[Records from a collection]
# # #

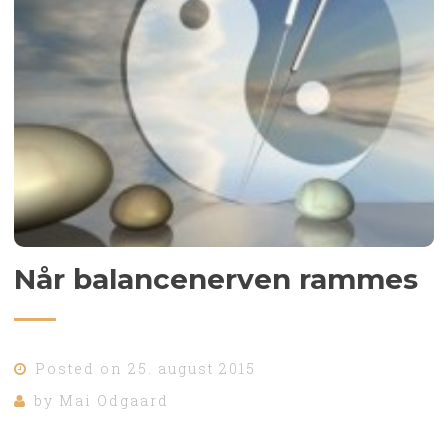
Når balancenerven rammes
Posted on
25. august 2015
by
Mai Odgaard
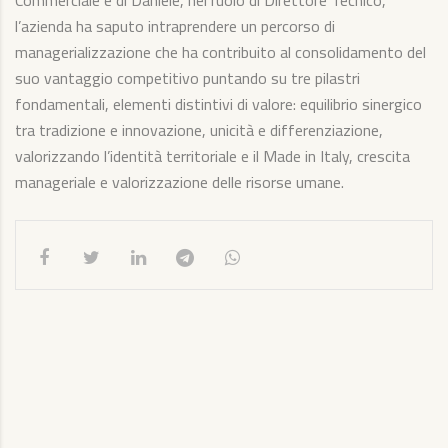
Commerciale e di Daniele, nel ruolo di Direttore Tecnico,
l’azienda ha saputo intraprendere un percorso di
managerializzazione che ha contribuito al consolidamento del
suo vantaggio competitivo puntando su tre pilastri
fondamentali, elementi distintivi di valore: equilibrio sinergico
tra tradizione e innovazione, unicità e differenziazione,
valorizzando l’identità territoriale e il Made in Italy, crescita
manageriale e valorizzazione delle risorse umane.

# # #

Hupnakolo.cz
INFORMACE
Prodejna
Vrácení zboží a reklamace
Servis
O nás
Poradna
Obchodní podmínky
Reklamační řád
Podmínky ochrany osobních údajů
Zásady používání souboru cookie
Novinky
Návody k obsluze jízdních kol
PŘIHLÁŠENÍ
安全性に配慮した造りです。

# # #

◆ Exercise: Of the lines above, copy only those from the one holding "Når balancenerven rammes" to the one holding "managerializzazione che ha", both included, and exclude every image.

◆ Expected output:
Når balancenerven rammes
Posted on
25. august 2015
by
Mai Odgaard
Commerciale e di Daniele, nel ruolo di Direttore Tecnico,
l’azienda ha saputo intraprendere un percorso di
managerializzazione che ha contribuito al consolidamento del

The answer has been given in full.